My observation is that etiquette is wildly diverse, thus requiring great elasticity by those who occupy the lower social, professional, and economic ranks within the contemporary art apparatus. It seems that each figure of authority culls his or her own style of etiquette, decorum, and behavioral expectations. Watching artists assess and adapt to these different situations on the fly is staggering. Art fairs are a great place to observe such adaptive behavior.

Was etiquette foregrounded in any memorable situation?

European royalty and heads of state were in attendance at the grand opening of MUDAM in Luxembourg, and the artists participating in the exhibitions were briefed in proper rules of etiquette and protocol. My guess is that the foregrounding of etiquette is a common occurrence when state, diplomatic and culture institutions come together in ceremony.

What customs or mannerisms are particular to the art world?

Manners and customs are highly individualistic and as diverse as art-world couture, but this multiplicity of social behavior underscores distinction and status, not equality.

When does breach of etiquette play a role in embarrassing or awkward encounters?

The Fondation Cartier in Cahors, France, was throwing an afternoon lunch celebrating the exhibition “La Sphère de l’Intime,” curated by Jerome Sans. Sans greeted fellow curator and friend Peter Doroshenko with, “you wear a T-shirt to my party?” Doroshenko replied that it was from agnès b. Sans was being playful, but there was also a cutting whiff of offense in his comment. Those of us in earshot immediately fell into rank and file, mentally preparing a defense for our shirts and blouses.

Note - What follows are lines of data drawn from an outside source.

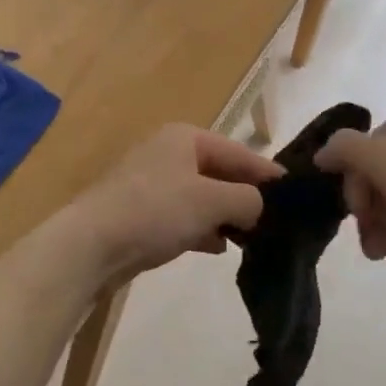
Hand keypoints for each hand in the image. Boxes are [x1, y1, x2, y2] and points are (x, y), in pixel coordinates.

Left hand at [65, 124, 282, 278]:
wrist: (90, 245)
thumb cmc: (155, 211)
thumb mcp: (212, 201)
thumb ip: (247, 199)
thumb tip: (258, 207)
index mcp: (185, 138)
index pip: (239, 152)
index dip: (267, 173)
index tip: (295, 193)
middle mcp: (167, 153)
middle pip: (219, 174)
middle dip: (245, 198)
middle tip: (276, 222)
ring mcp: (150, 184)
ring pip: (201, 197)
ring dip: (224, 216)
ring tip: (251, 239)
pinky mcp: (140, 213)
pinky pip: (181, 216)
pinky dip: (200, 228)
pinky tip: (216, 247)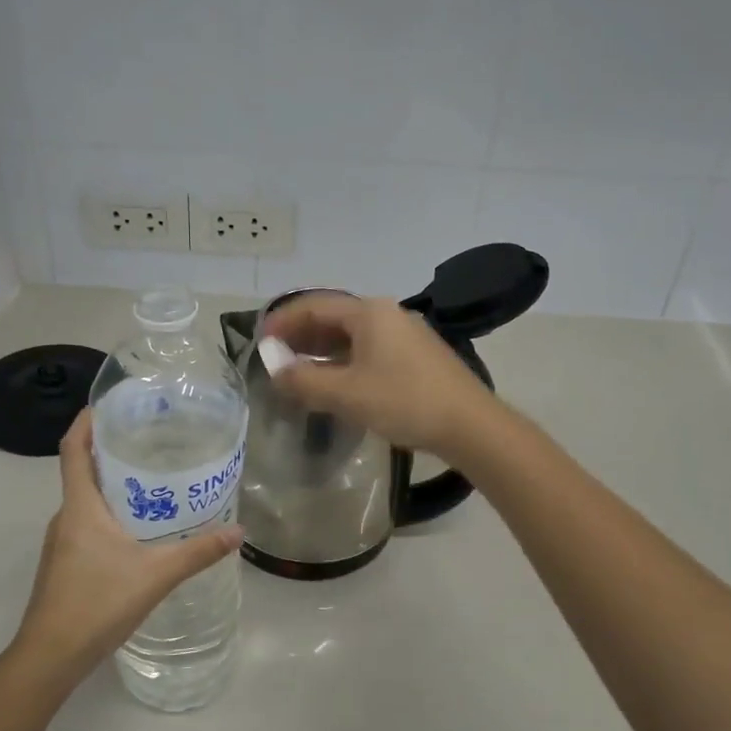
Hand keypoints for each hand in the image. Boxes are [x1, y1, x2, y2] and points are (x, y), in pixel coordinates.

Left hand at [13, 411, 242, 678]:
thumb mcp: (156, 574)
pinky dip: (110, 515)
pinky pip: (87, 525)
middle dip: (111, 452)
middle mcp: (65, 518)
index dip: (86, 422)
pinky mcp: (64, 565)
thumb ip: (198, 552)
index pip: (72, 449)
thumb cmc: (97, 603)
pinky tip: (139, 531)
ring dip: (113, 487)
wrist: (50, 657)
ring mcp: (61, 543)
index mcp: (80, 507)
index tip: (108, 405)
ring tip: (152, 482)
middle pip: (83, 472)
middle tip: (150, 440)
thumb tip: (238, 531)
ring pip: (87, 502)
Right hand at [259, 292, 495, 458]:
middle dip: (302, 336)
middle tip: (276, 358)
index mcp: (369, 312)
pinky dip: (344, 361)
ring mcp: (405, 334)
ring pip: (352, 336)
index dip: (283, 321)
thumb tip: (274, 370)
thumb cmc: (404, 401)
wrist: (470, 425)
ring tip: (299, 373)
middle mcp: (387, 314)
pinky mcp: (415, 356)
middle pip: (333, 318)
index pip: (314, 306)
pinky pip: (369, 350)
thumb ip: (305, 380)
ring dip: (322, 351)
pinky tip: (335, 383)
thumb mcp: (347, 393)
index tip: (260, 341)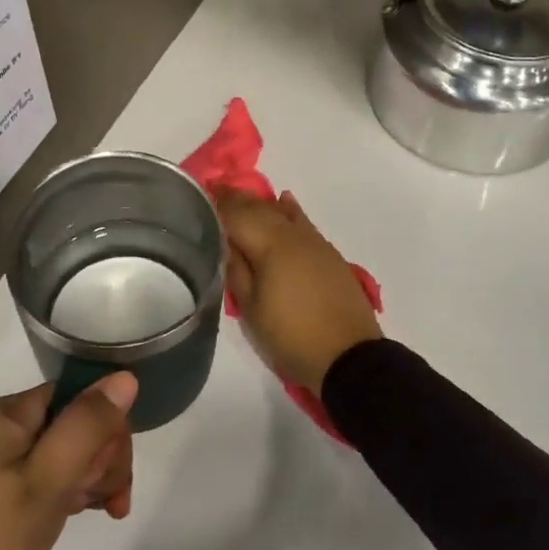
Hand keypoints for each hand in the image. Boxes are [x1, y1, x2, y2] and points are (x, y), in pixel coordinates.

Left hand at [0, 373, 135, 549]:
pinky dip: (79, 493)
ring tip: (99, 512)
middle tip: (104, 499)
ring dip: (97, 478)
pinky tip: (87, 515)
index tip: (109, 469)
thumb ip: (87, 425)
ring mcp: (9, 466)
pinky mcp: (11, 498)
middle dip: (105, 457)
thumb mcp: (46, 480)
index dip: (106, 425)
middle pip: (81, 422)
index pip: (80, 394)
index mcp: (11, 415)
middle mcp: (9, 431)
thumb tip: (126, 376)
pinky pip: (59, 478)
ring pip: (75, 452)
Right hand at [215, 190, 380, 391]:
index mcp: (270, 245)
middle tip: (216, 193)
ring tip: (242, 200)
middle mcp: (293, 235)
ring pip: (283, 214)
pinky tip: (285, 202)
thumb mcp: (251, 309)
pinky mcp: (330, 255)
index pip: (237, 214)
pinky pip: (304, 224)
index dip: (218, 203)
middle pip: (260, 209)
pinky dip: (291, 211)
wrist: (348, 356)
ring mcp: (315, 243)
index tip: (201, 194)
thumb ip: (237, 270)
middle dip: (237, 200)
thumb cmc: (291, 336)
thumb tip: (227, 243)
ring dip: (261, 205)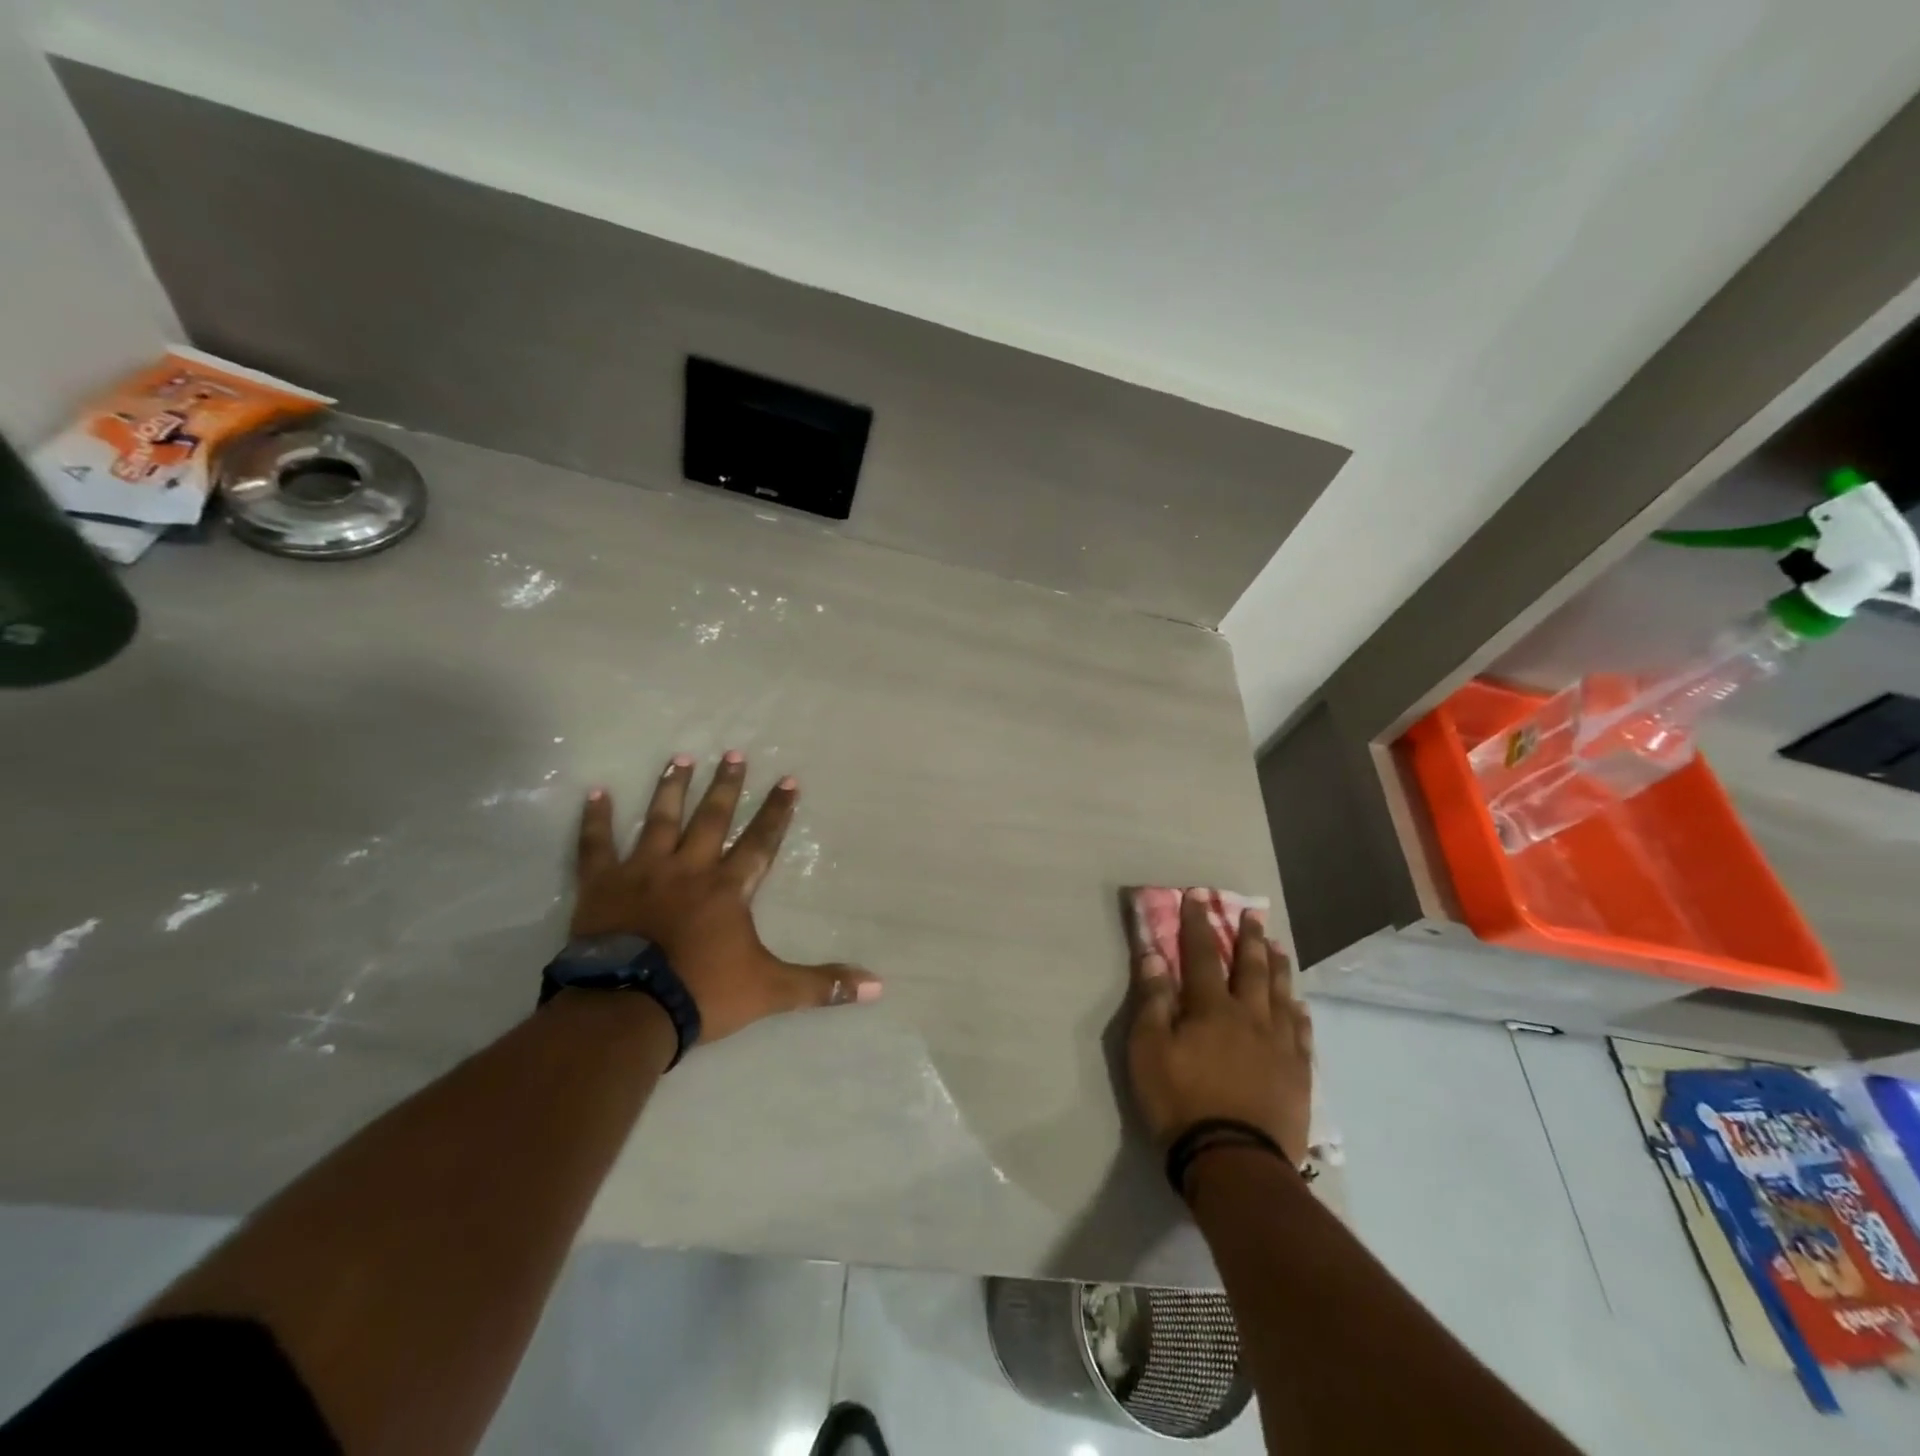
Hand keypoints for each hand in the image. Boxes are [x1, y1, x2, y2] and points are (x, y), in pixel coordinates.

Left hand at [570, 751, 879, 1043]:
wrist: (627, 1009)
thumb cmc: (702, 993)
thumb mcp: (771, 990)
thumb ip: (822, 985)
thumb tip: (878, 987)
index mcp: (728, 888)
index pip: (760, 841)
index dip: (776, 811)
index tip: (788, 780)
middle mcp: (689, 868)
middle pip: (711, 818)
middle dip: (726, 786)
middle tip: (734, 754)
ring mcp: (643, 872)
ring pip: (660, 820)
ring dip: (673, 788)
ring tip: (681, 758)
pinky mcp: (602, 885)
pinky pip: (596, 845)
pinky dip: (596, 819)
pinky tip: (596, 792)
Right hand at [1127, 889, 1312, 1164]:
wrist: (1234, 1161)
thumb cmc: (1180, 1102)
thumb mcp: (1148, 1050)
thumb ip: (1152, 1000)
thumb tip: (1153, 955)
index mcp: (1211, 1008)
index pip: (1201, 954)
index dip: (1197, 923)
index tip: (1197, 895)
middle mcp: (1250, 1016)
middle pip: (1251, 968)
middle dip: (1247, 937)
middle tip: (1252, 913)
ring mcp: (1279, 1045)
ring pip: (1282, 994)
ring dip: (1278, 966)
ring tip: (1278, 946)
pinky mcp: (1298, 1073)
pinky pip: (1302, 1032)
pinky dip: (1299, 1011)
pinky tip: (1299, 1004)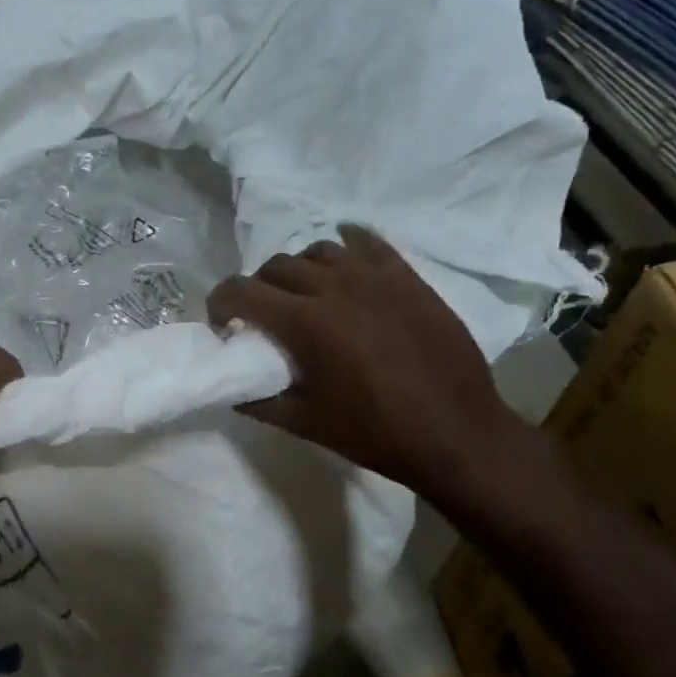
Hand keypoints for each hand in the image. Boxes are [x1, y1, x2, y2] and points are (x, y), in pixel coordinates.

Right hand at [207, 224, 530, 503]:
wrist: (455, 432)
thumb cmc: (374, 433)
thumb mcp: (304, 424)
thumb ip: (258, 402)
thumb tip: (232, 389)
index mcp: (305, 324)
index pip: (241, 291)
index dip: (220, 303)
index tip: (222, 324)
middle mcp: (335, 288)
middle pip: (276, 265)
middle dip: (258, 288)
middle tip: (263, 317)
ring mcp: (376, 277)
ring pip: (319, 250)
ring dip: (300, 270)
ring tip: (306, 295)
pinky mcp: (408, 277)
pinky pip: (368, 243)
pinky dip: (346, 246)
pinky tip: (345, 263)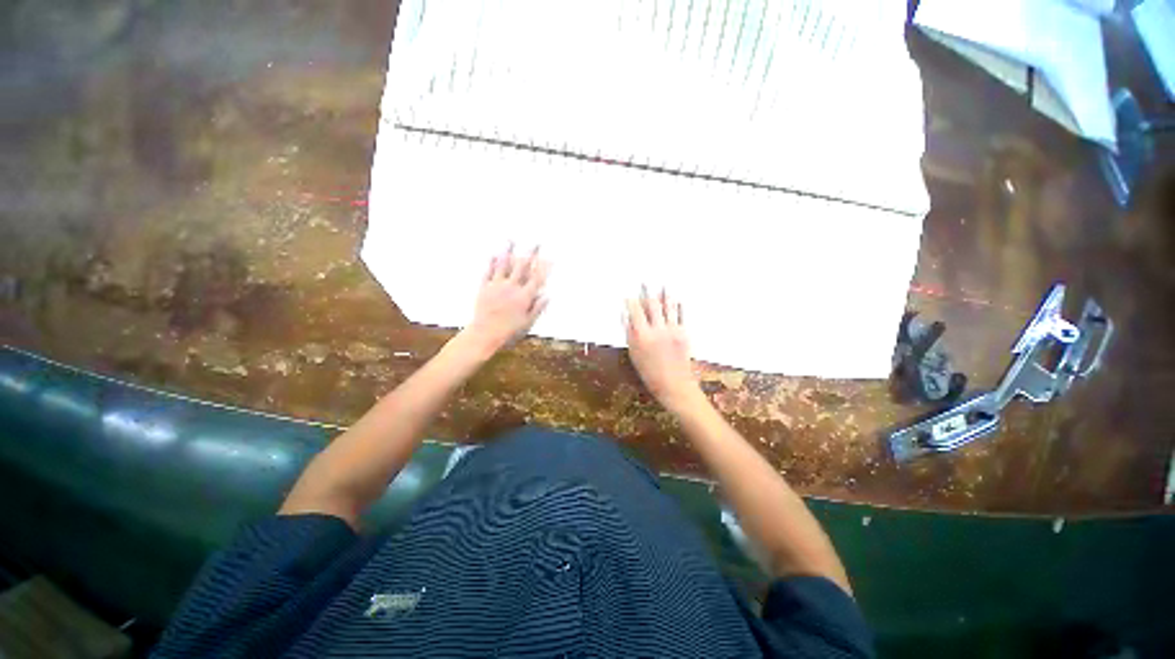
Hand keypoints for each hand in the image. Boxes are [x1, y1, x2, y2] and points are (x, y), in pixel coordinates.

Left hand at [464, 244, 549, 353]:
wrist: (485, 333)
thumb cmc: (509, 331)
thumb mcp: (527, 323)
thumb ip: (538, 308)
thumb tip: (547, 296)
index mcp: (524, 297)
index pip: (537, 279)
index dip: (544, 268)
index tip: (550, 259)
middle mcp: (512, 288)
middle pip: (523, 267)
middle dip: (531, 254)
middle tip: (536, 243)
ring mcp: (497, 286)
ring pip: (504, 265)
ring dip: (509, 251)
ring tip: (512, 241)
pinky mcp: (485, 288)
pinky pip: (489, 272)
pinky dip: (492, 262)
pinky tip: (494, 254)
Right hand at [625, 287, 699, 410]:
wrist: (674, 385)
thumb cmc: (649, 372)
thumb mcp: (634, 354)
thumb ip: (630, 333)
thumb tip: (626, 315)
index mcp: (642, 336)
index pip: (635, 311)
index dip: (632, 300)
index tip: (629, 294)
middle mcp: (657, 329)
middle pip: (652, 304)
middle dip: (647, 291)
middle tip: (645, 281)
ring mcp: (672, 330)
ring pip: (668, 306)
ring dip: (665, 293)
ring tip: (664, 282)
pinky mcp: (683, 333)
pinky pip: (681, 314)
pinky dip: (678, 305)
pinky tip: (677, 298)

How should people behave? What would be a maxim for appropriate conduct?

Kindly and with regard.

Has there been a shift in etiquette as the financial climate has changed?

People are behaving more vulnerably, but I haven’t observed a renewed interest in the ideals of etiquette. Etiquette is selfless. In a downturn economy people are inevitably self-interested.

What constitutes bad manners?

The worst offense is not getting back to others who professionally (or even sincerely) request something of you. Not responding does not mean ‘no.’ Have the courtesy to simply respond with an answer.